Indian wind energy issues need more attention - GulfToday

Indian wind energy issues need more attention

Meena Janardhan

Writer/Editor/Consultant. She has over 25 years of experience in the fields of environmental journalism and publishing.

Wind Energy

India has fourth highest wind power installed capacity in the world.

A recent report by an Indian parliament standing committee on energy highlighted that solar energy seems to get priority from the government even though the sector is heavily dependent on imports. Due to this, sources like wind energy have not received the attention that they need.

In 2014, the installed capacity of wind energy was eight times that of solar energy in India. Now, eight years later, in 2022, the solar energy installed capacity has not only surpassed the wind energy capacity but continues to expand exponentially. As reported by Mongabay-India, the standing committee report highlighted challenges for wind energy growth in the country and recommended bringing wind power capacity addition back on track.

The committee compared the growth of wind to that of solar energy to underline problems faced by the wind sector. In March 2014, the country had 21,043 MW installed wind capacity as compared to 2,632 MW of solar power. In the past eight years, solar capacity addition has increased by 2,064% while wind energy has added 93% capacity. On May 31 this year, the cumulative installed capacity of wind power was 40,706 MW as compared to 56,951 MW of solar power. In response to the committee, the government attributes several reasons for this slow growth of wind energy capacity, one of them being the change in tariff regime. India was following the Feed-in-Tariff model till 2017. That year, the country introduced a bidding mechanism to foster competition in the market. This in turn had an impact on capacity addition. While in 2016-17, India added 5,502 MW of wind power capacity, since 2017, the capacity addition has been less than half — 2,000 MW in 2019-20.

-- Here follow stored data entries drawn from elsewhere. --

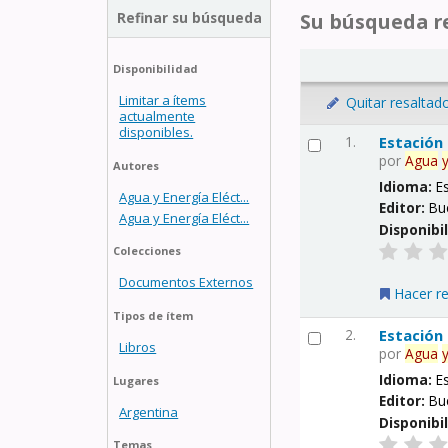
Refinar su búsqueda
Su búsqueda re
Disponibilidad
Limitar a ítems
Quitar resaltad
actualmente
disponibles.
1.
Estación
por
Agua
Autores
Idioma:
E
Agua y Energía Eléct...
Editor:
Bu
Agua y Energía Eléct...
Disponibi
Colecciones
Documentos Externos
Hacer r
Tipos de ítem
2.
Estación
Libros
por
Agua
Idioma:
E
Lugares
Editor:
Bu
Argentina
Disponibi
Temas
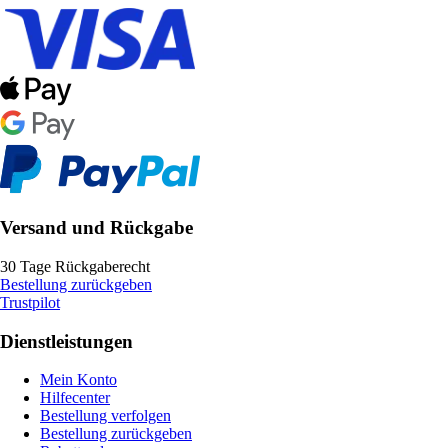
Versand und Rückgabe
30 Tage Rückgaberecht
Bestellung zurückgeben
Trustpilot
Dienstleistungen
Mein Konto
Hilfecenter
Bestellung verfolgen
Bestellung zurückgeben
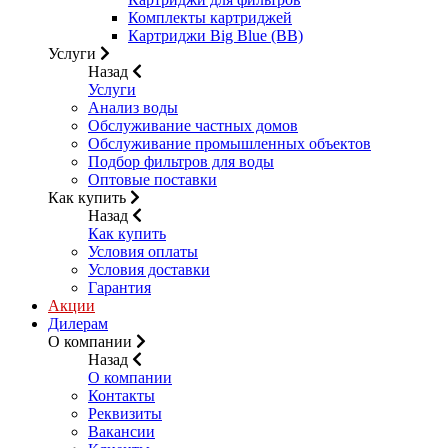
Комплекты картриджей
Картриджи Big Blue (BB)
Услуги
Назад
Услуги
Анализ воды
Обслуживание частных домов
Обслуживание промышленных объектов
Подбор фильтров для воды
Оптовые поставки
Как купить
Назад
Как купить
Условия оплаты
Условия доставки
Гарантия
Акции
Дилерам
О компании
Назад
О компании
Контакты
Реквизиты
Вакансии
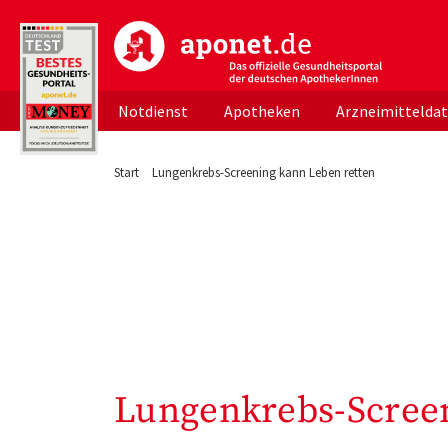
aponet.de - Das offizielle Gesundheitsportal d
Notdienst
Apotheken
Arzneimittelda
Start
Lungenkrebs-Screening kann Leben retten
Lungenkrebs-Screen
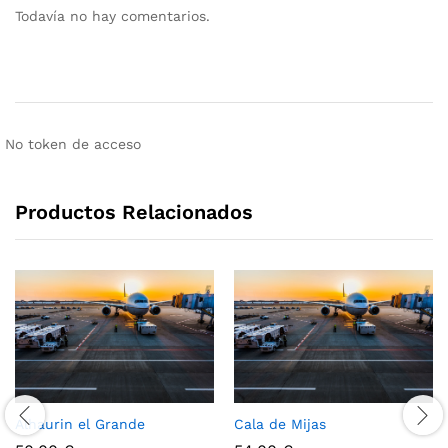
Todavía no hay comentarios.
No token de acceso
Productos Relacionados
Alhaurin el Grande
Cala de Mijas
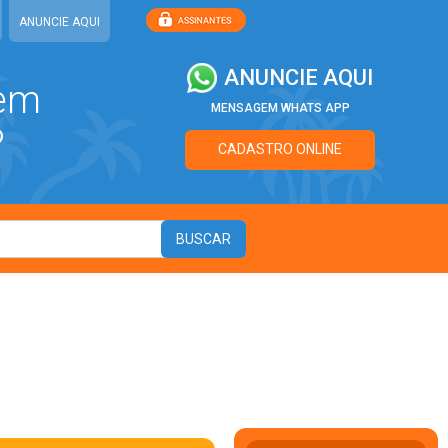
ANUNCIE AQUI
ANUNCIE AQUI
 em
MENSAGEM WHATS APP
?
CADASTRO ONLINE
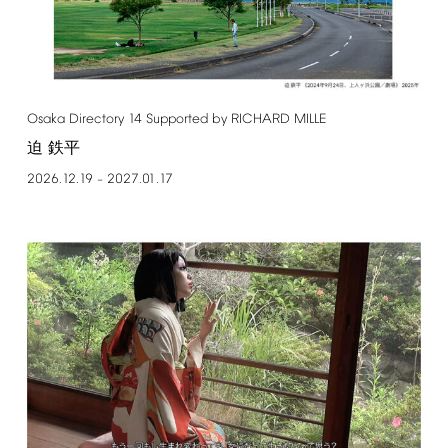
Osaka
Directory
14
Supported
by
RICHARD
MILLE
迫 鉄平
2026.12.19
2027.01.17
–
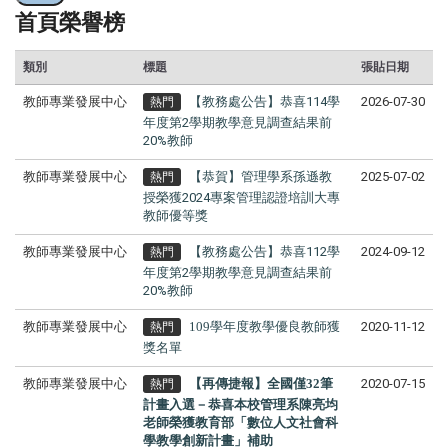
首頁榮譽榜
類別
標題
張貼日期
教師專業發展中心
【教務處公告】恭喜114學
2026-07-30
熱門
年度第2學期教學意見調查結果前
20%教師
教師專業發展中心
【恭賀】管理學系孫遜教
2025-07-02
熱門
授榮獲2024專案管理認證培訓大專
教師優等獎
教師專業發展中心
【教務處公告】恭喜112學
2024-09-12
熱門
年度第2學期教學意見調查結果前
20%教師
教師專業發展中心
109學年度教學優良教師獲
2020-11-12
熱門
獎名單
教師專業發展中心
【再傳捷報】全國僅32筆
2020-07-15
熱門
計畫入選－
恭喜本校管理系陳亮均
老師榮獲教育部「數位人文社會科
學教學創新計畫」補助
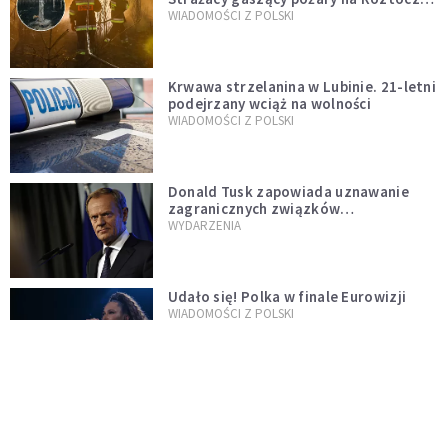
opublikowali niezwykłe zdjęcie
WIADOMOŚCI Z POLSKI
Krwawa strzelanina w Lubinie. 21-letni
podejrzany wciąż na wolności
WIADOMOŚCI Z POLSKI
Donald Tusk zapowiada uznawanie
zagranicznych związków
jednopłciowych. "Państwo oblało ten
WYDARZENIA
test"
Udało się! Polka w finale Eurowizji
WIADOMOŚCI Z POLSKI
Gwałtowne burze nad Polską. Może
być niebezpiecznie. Jest alert RCB
ŚWIAT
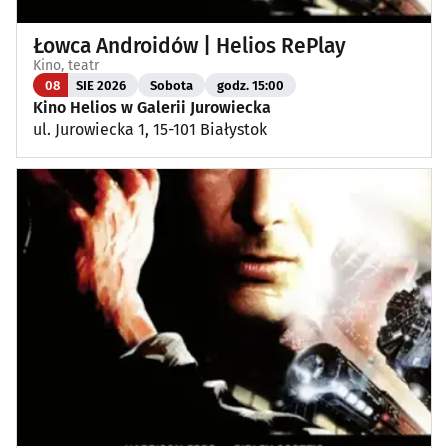
Łowca Androidów | Helios RePlay
Kino, teatr
08
SIE 2026
Sobota
godz. 15:00
Kino Helios w Galerii Jurowiecka
ul. Jurowiecka 1, 15-101 Białystok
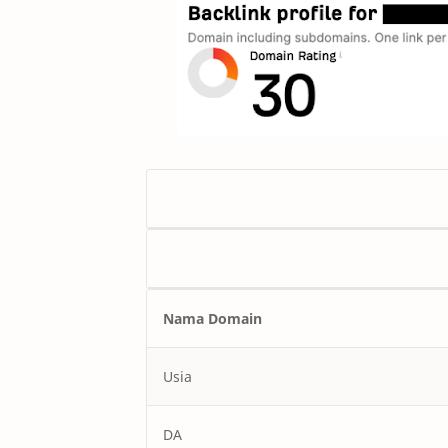
Nama Domain
Usia
DA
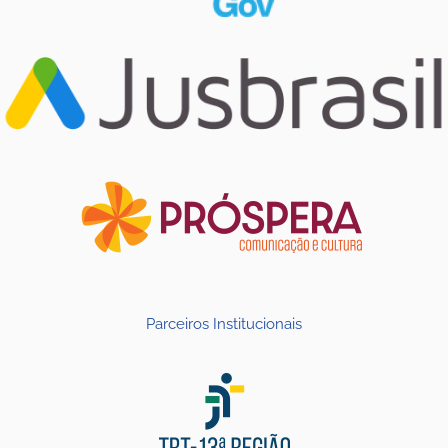
Parceiros Institucionais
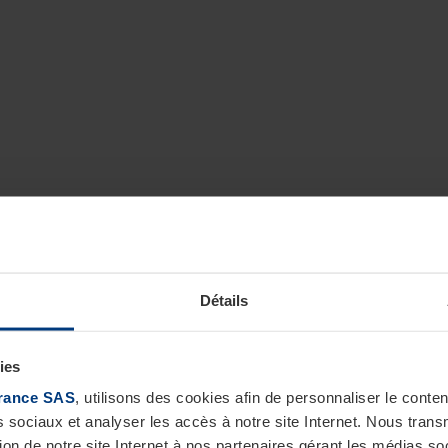
Détails
ies
rance SAS
, utilisons des cookies afin de personnaliser le cont
s sociaux et analyser les accès à notre site Internet. Nous tra
tion de notre site Internet à nos partenaires gérant les médias soc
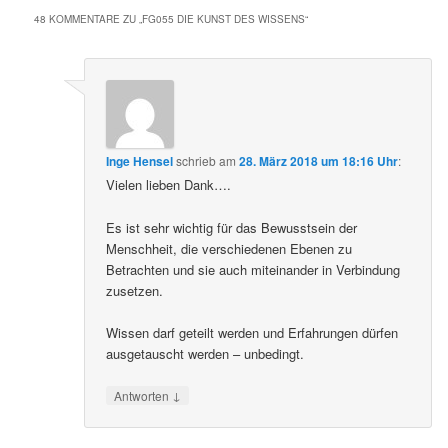
48 KOMMENTARE ZU „
FG055 DIE KUNST DES WISSENS
“
Inge Hensel
schrieb
am
28. März 2018 um 18:16 Uhr
:
Vielen lieben Dank….
Es ist sehr wichtig für das Bewusstsein der
Menschheit, die verschiedenen Ebenen zu
Betrachten und sie auch miteinander in Verbindung
zusetzen.
Wissen darf geteilt werden und Erfahrungen dürfen
ausgetauscht werden – unbedingt.
↓
Antworten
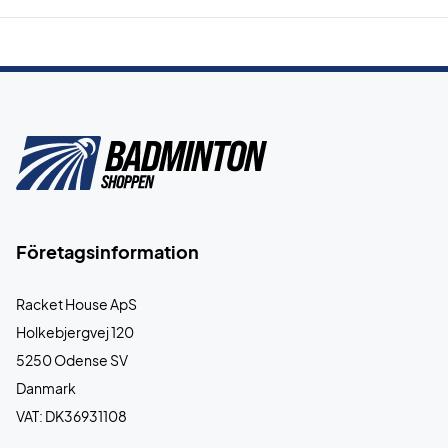
Företagsinformation
Racket House ApS
Holkebjergvej 120
5250 Odense SV
Danmark
VAT: DK36931108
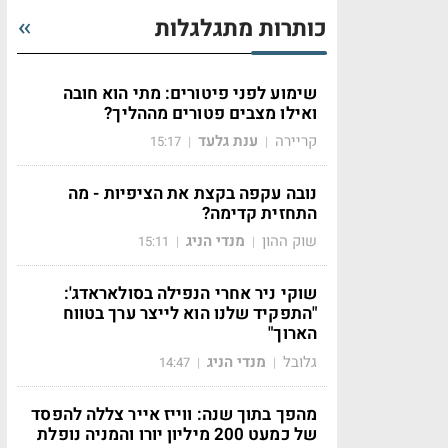
כותרות מתגלגלות
שימוע לפני פיטורים: מתי הוא חובה
ואילו מצבים פטורים מההליך?
קריירה
ענת גלעד
15:17
|
|
נובה עקפה בקצת את הציפיות - מה
התחזית קדימה?
שוק ההון
מנדי הניג
15:11
|
|
שוקי ניר אחרי הנפילה בסולאראדג':
"התפקיד שלנו הוא לייצר ערך בטווח
הארוך"
גלובל
מנדי הניג
14:47
|
|
מהפך בתוך שנה: ווייז אייר צללה להפסד
של כמעט 200 מיליון יורו והמניה נופלת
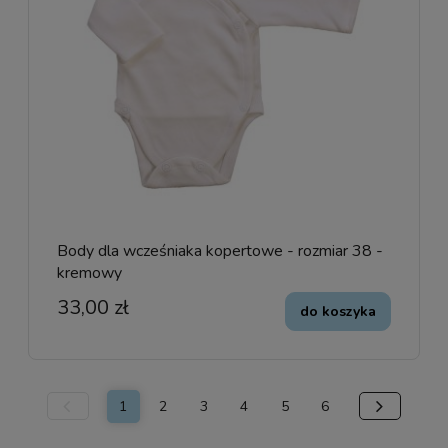
Body dla wcześniaka kopertowe - rozmiar 38 -
kremowy
33,00 zł
do koszyka
1
2
3
4
5
6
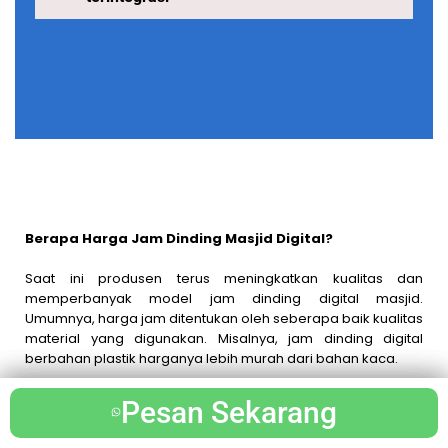
Berapa Harga Jam Dinding Masjid Digital?
Saat ini produsen terus meningkatkan kualitas dan
memperbanyak model jam dinding digital masjid.
Umumnya, harga jam ditentukan oleh seberapa baik kualitas
material yang digunakan. Misalnya, jam dinding digital
berbahan plastik harganya lebih murah dari bahan kaca.
Begitu pun jam dinding digital berbahan kaca yang
Pesan Sekarang
Pesan Sekarang
Pesan Sekarang
harganya lebih ekonomis dibandingkan jam digital arcylik.
Namun, tentunya material ini jauh lebih awet daripada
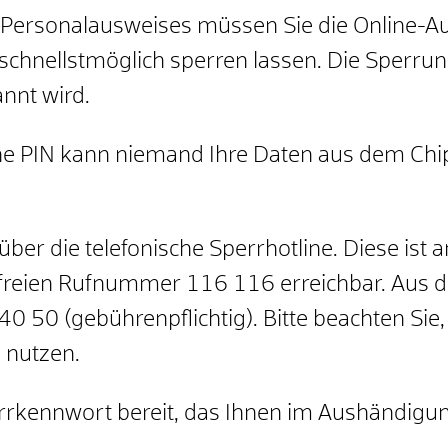
es Personalausweises müssen Sie die Online-A
schnellstmöglich sperren lassen. Die Sperrung 
nnt wird.
iche PIN kann niemand Ihre Daten aus dem Chi
über die telefonische Sperrhotline. Diese ist
freien Rufnummer 116 116 erreichbar. Aus 
50 (gebührenpflichtig). Bitte beachten Sie,
 nutzen.
errkennwort bereit, das Ihnen im Aushändigu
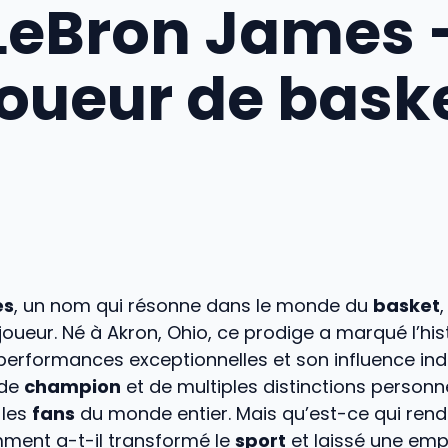
LeBron James 
oueur de bask
es
, un nom qui résonne dans le monde du
basket
joueur. Né à Akron, Ohio, ce prodige a marqué l’hist
performances exceptionnelles et son influence ind
 de
champion
et de multiples distinctions personne
 les
fans
du monde entier. Mais qu’est-ce qui rend 
ment a-t-il transformé le
sport
et laissé une emp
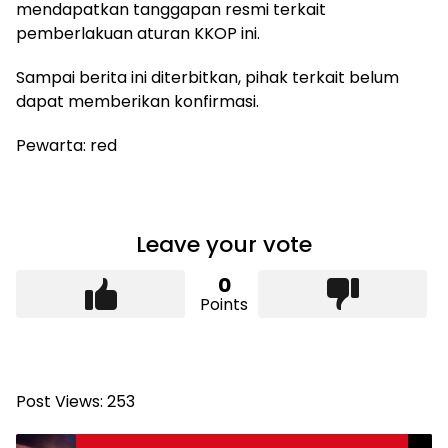
mendapatkan tanggapan resmi terkait
pemberlakuan aturan KKOP ini.
Sampai berita ini diterbitkan, pihak terkait belum
dapat memberikan konfirmasi.
Pewarta: red
Leave your vote
0
Points
Post Views:
253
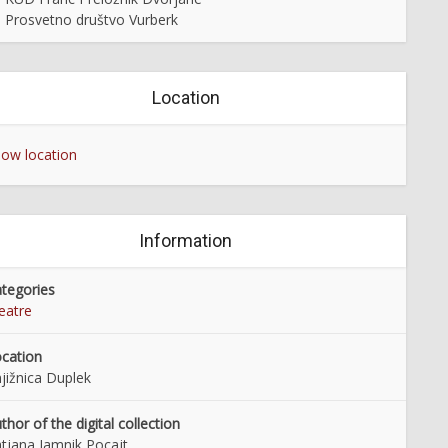
Prosvetno društvo Vurberk
Location
ow location
Information
tegories
eatre
cation
jižnica Duplek
thor of the digital collection
tjana Jamnik Pocajt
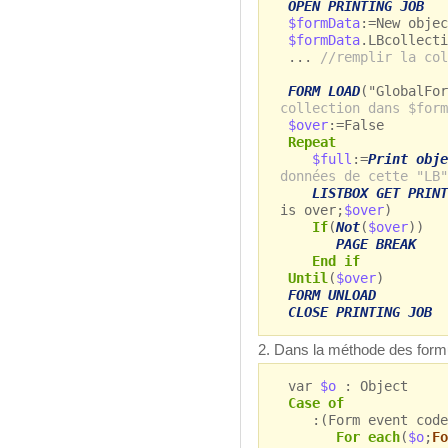
OPEN PRINTING JOB
$formData
:=New objec
$formData
.LBcollecti
...
//remplir la col
FORM LOAD
("GlobalFor
collection dans $form
$over
:=False
Repeat
$full
:=
Print obje
données de cette "LB"
LISTBOX GET PRINT
is over;
$over
)
If
(
Not
(
$over
))
PAGE BREAK
End if
Until
(
$over
)
FORM UNLOAD
CLOSE PRINTING JOB
2. Dans la méthode des formu
var
$o
: Object
Case of
:(Form event code=
For each
(
$o
;
Fo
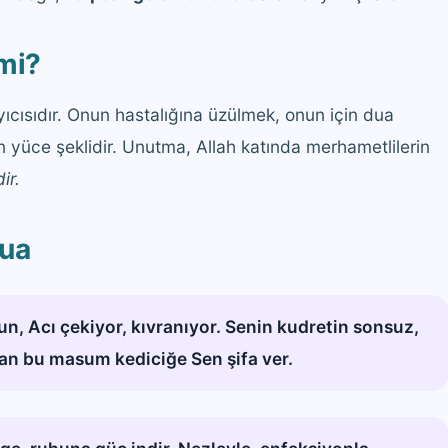
 mi?
şıyıcısıdır. Onun hastalığına üzülmek, onun için dua
yüce şeklidir. Unutma, Allah katında merhametlilerin
ir.
Dua
, Acı çekiyor, kıvranıyor. Senin kudretin sonsuz,
an bu masum kediciğe Sen şifa ver.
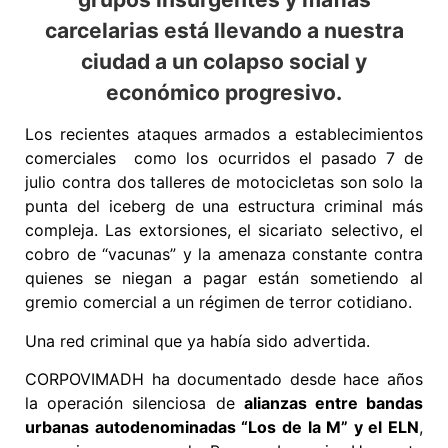
carcelarias está llevando a nuestra
ciudad a un colapso social y
económico progresivo.
Los recientes ataques armados a establecimientos
comerciales como los ocurridos el pasado 7 de
julio contra dos talleres de motocicletas son solo la
punta del iceberg de una estructura criminal más
compleja. Las extorsiones, el sicariato selectivo, el
cobro de “vacunas” y la amenaza constante contra
quienes se niegan a pagar están sometiendo al
gremio comercial a un régimen de terror cotidiano.
Una red criminal que ya había sido advertida.
CORPOVIMADH ha documentado desde hace años
la operación silenciosa de
alianzas entre bandas
urbanas autodenominadas “Los de la M” y el ELN
,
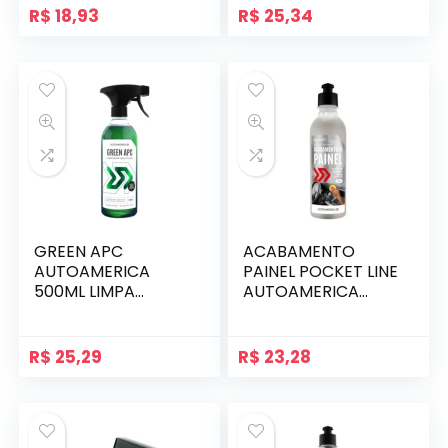
R$
18,93
R$
25,34
GREEN APC
ACABAMENTO
AUTOAMERICA
PAINEL POCKET LINE
500ML LIMPA
AUTOAMERICA
MULTIUSO
300ML
AUTOMOTIVO
R$
25,29
R$
23,28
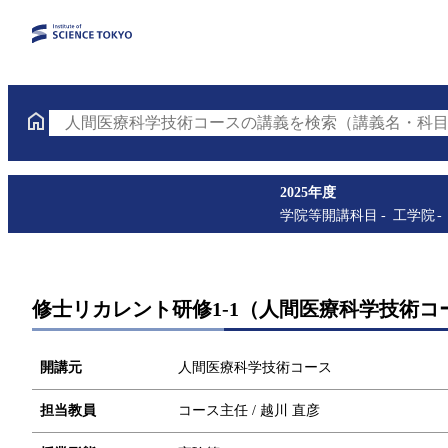
人間医療科学技術コースの講義を検索（講義名・科目
2025年度
学院等開講科目
工学院
修士リカレント研修1-1（人間医療科学技術コー
開講元
人間医療科学技術コース
担当教員
コース主任 / 越川 直彦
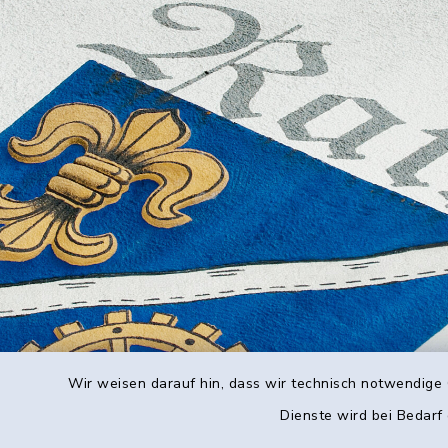
Wir weisen darauf hin, dass wir technisch notwendige 
Dienste wird bei Bedarf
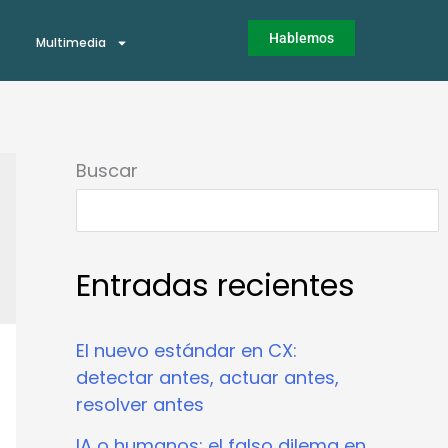
Hablemos
Multimedia
Buscar
Entradas recientes
El nuevo estándar en CX:
detectar antes, actuar antes,
resolver antes
IA o humanos: el falso dilema en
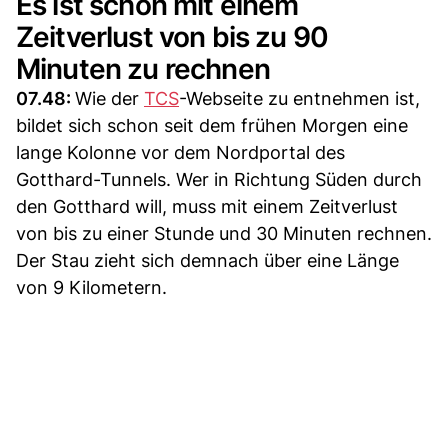
Es ist schon mit einem
Zeitverlust von bis zu 90
Minuten zu rechnen
07.48:
Wie der
TCS
-Webseite zu entnehmen ist,
bildet sich schon seit dem frühen Morgen eine
lange Kolonne vor dem Nordportal des
Gotthard-Tunnels. Wer in Richtung Süden durch
den Gotthard will, muss mit einem Zeitverlust
von bis zu einer Stunde und 30 Minuten rechnen.
Der Stau zieht sich demnach über eine Länge
von 9 Kilometern.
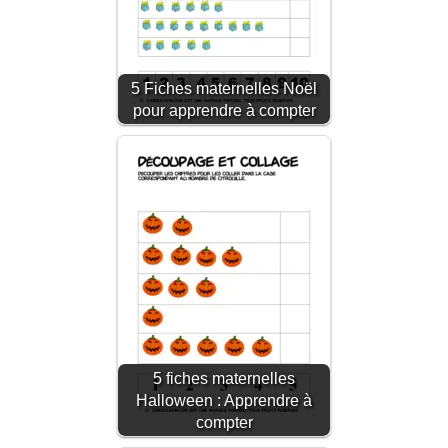
5 Fiches maternelles Noël
pour apprendre à compter
5 fiches maternelles
Halloween : Apprendre à
compter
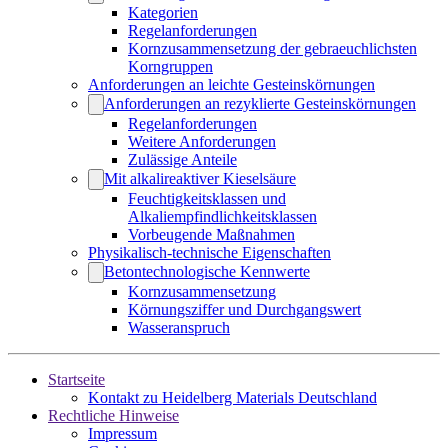
Kategorien
Regelanforderungen
Kornzusammensetzung der gebraeuchlichsten
Korngruppen
Anforderungen an leichte Gesteinskörnungen
Anforderungen an rezyklierte Gesteinskörnungen
Regelanforderungen
Weitere Anforderungen
Zulässige Anteile
Mit alkalireaktiver Kieselsäure
Feuchtigkeitsklassen und
Alkaliempfindlichkeitsklassen
Vorbeugende Maßnahmen
Physikalisch-technische Eigenschaften
Betontechnologische Kennwerte
Kornzusammensetzung
Körnungsziffer und Durchgangswert
Wasseranspruch
Startseite
Kontakt zu Heidelberg Materials Deutschland
Rechtliche Hinweise
Impressum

Other than this change in tariff regime, factors such as low availability of wind-rich sites and payment issues from discoms (distribution companies) were cited as hurdles in the path of wind energy capacity addition, by the committee. It recommended that, “The wind energy sector should be given due priority vis-à-vis solar energy sector in order to maintain a balanced energy mix and also to allow the sector to reach its potential.”

The committee report added, “The wind power projects have been delayed due to the COVID-19 pandemic during the last and current financial year (i.e., 2020-21 and 2021-22). The industry reported that there has been supply chain disruption and shortage of skilled manpower during the pandemic. Further, the second surge of pandemic was followed by monsoon season in various parts of the Country. It has delayed the commissioning of projects and targets in the wind energy sector. Around 9 GW of wind power projects … were under various stages of implementations during the pandemic, which were negatively impacted.’’

As per the committee report, India has fourth highest wind power installed capacity in the world. In 2015, due to commitments made at CoP-21 in Paris, the Government of India has set a target for installation of 175 GW of renewable energy capacity by the year 2022, which includes 60 GW from wind power. Recently, at CoP-26 in Glasgow, India has again made a commitment to increase its non-fossil fuel based installed energy capacity to 500 GW by 2030. According to Mongabay-India’s report. in response to the standing committee query about wind energy’s share of 500 GW of target by 2030, the government has informed that it would be 140 GW. This is a Central Electricity Authority’s (CEA) estimate that the government has quoted.

Mongabay-India adds that, however, such an estimate comes with certain caveats. While there is a significant potential for wind energy generation in the country, not all sites are lucrative enough and most are concentrated in certain states. The committee’s report states, “In order to make the tariff commercially attractive, the wind power installation sites chosen are those which have an annual average Capacity Utilization Factor (CUF) of at least 30%.” The majority of wind resource potential sites are geographically limited. As per the committee report, 97% of these sites are concentrated in eight states – Gujarat, Tamil Nadu, Andhra Pradesh, Madhya Pradesh, Karnataka, Maharashtra, Telangana, and Rajasthan.

Similarly, the standing committee has listed several other bottlenecks. One of them is the introduction of reverse auction. “Best windy sites are already utilised by old turbines, renewable energy overdue to discoms, states not abiding by the Renewable Purchase Obligations (RPOs) are a few other barriers, the sector is facing,” the committee finds. It has offered several recommendations and has called for urgent action and implementation.